Frequently, the marker is contacted with the article to be marked by print application of the marker, or of a mixture comprising the marker, onto the article. Preference is given to using, as printing processes, inkjet printing, screen printing, offset printing, flexographic printing, thermal printing, or (electro)photography. The mixtures used, comprising the marker, are, for example, printing inks or other inks. The formulation of the mixture and/or the application of the marker or of the mixture can be effected with either water-based or oil-based printing inks or other inks.

The present invention further provides a process for detecting markings on articles which have been marked in accordance with the invention, which comprises the following steps:

    • a. marking the article by the process according to the invention,
    • b. irradiating the article with electromagnetic radiation comprising a wavelength range which at least partly overlaps with the at least one narrow band of the at least one marker,
    • c. optionally, during step b., conducting a change in the position of the at least one narrow band by a solvatochromic, electrochromic, photochromic or thermochromic effect, and
    • d. determining the absorption of the article comprising a wavelength range which at least partly overlaps with the at least one narrow band of the at least one marker.

In a preferred embodiment of the process according to the invention, for detection of markings on articles (step c.), a change in the position of the at least one narrow band is undertaken during step b. by a solvatochromic, electrochromic or thermochromic effect. The change in the position of the narrow band is preferably undertaken by the action of electro- and thermochromism. A solvatochromic effect on the spectral position of the narrow band can be brought about, for example, by a change in the solvent. An electrochromic effect results from the application and the change in an electrical field, and a thermochromic effect results from the change in the temperature. A photochromic effect results from the incidence of electromagnetic radiation.

The change in the spectral position is preferably recurrent and is modulated with a particular frequency. The modulation frequency here is preferably from 0.1 to 10 Hz, especially from 0.1 to 5 Hz.

Preferably, the irradiation of the article with electromagnetic radiation (step b.) is performed with the aid of a narrow-band radiation source. The narrow-band radiation sources used are lasers such as dye lasers, solid state lasers or laser diodes. The narrow-band radiation source has, for the radiation emanating therefrom, preferably a half-height width of 0.01 to 10 nm, more preferably of 0.1 to 5 nm, especially preferably of 0.1 to 2 nm.

More preferably, the irradiation is performed with the aid of at least two radiation sources, especially narrow-band radiation sources.

In a particularly preferred embodiment of the process according to the invention for detection of markings on articles, at least one of the markers (step a.) has at least two narrow bands with a half-height width of 20 cm−1 to 800 cm−1 and these narrow bands are in the UV and/or visible and/or IR wavelength range of the electromagnetic spectrum, and the irradiation (step b.) is performed with the aid of at least two narrow-band radiation sources.

In a further preferred embodiment of the process according to the invention for detection of markings on articles, the determination of the absorption (step d.) is performed visually.
---------------
▸ Stated task A:
In the rows, from the first line through the line containing "<instances>", inclusive, substitute "PNG" for every "SVG" and leave all else unchanged.
---------------
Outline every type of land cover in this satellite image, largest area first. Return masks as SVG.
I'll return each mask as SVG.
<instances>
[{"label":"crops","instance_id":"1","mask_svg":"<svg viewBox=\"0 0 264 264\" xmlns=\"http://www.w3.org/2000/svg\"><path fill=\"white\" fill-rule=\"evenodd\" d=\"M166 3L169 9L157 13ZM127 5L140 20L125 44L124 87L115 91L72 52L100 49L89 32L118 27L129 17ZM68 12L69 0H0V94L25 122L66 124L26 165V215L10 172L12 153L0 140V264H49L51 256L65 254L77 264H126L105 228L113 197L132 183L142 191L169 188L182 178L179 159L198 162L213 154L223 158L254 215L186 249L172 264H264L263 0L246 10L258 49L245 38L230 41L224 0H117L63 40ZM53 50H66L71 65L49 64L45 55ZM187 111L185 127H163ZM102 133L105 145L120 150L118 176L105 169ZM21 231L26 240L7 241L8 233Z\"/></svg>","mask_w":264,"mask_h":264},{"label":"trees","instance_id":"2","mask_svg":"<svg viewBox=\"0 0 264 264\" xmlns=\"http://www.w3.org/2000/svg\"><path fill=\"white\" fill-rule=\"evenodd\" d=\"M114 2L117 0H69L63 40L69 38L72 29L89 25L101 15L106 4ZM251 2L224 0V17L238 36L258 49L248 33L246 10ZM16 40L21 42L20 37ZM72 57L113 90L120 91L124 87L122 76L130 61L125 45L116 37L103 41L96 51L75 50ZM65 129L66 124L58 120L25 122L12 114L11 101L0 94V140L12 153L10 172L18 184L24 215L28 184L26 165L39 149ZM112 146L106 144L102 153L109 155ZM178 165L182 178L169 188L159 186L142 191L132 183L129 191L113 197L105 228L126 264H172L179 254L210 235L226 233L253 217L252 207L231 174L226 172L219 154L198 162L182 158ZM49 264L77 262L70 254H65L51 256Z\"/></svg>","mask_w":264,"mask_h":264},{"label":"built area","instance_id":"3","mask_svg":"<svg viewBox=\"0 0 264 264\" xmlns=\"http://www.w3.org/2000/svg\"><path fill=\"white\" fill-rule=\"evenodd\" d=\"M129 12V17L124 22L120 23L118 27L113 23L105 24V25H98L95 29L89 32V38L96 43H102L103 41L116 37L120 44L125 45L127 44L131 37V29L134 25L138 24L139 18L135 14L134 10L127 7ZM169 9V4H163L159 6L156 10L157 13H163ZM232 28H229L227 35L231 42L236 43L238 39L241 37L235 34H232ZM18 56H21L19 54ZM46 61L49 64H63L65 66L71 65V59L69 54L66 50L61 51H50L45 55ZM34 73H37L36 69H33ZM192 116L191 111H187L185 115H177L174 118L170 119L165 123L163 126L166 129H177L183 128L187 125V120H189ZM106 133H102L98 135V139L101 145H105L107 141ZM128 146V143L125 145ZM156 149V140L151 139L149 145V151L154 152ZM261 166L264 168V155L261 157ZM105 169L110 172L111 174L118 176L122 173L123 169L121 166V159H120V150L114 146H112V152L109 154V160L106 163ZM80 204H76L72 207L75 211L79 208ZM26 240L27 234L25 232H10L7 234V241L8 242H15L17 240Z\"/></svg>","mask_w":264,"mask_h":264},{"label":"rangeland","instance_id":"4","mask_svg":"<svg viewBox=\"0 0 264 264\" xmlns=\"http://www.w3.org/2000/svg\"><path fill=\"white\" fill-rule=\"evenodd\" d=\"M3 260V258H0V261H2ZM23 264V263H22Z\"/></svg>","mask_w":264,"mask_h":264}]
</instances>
---------------
▸ Stated task B:
According to the passage on detecting markings on articles, what is the preferred modulation frequency for the recurrent change in spectral position?

▸ Written response A:
Outline every type of land cover in this satellite image, largest area first. Return masks as PNG.
I'll return each mask as PNG.
<instances>

▸ Written response B:
From 0.1 to 10 Hz, especially from 0.1 to 5 Hz.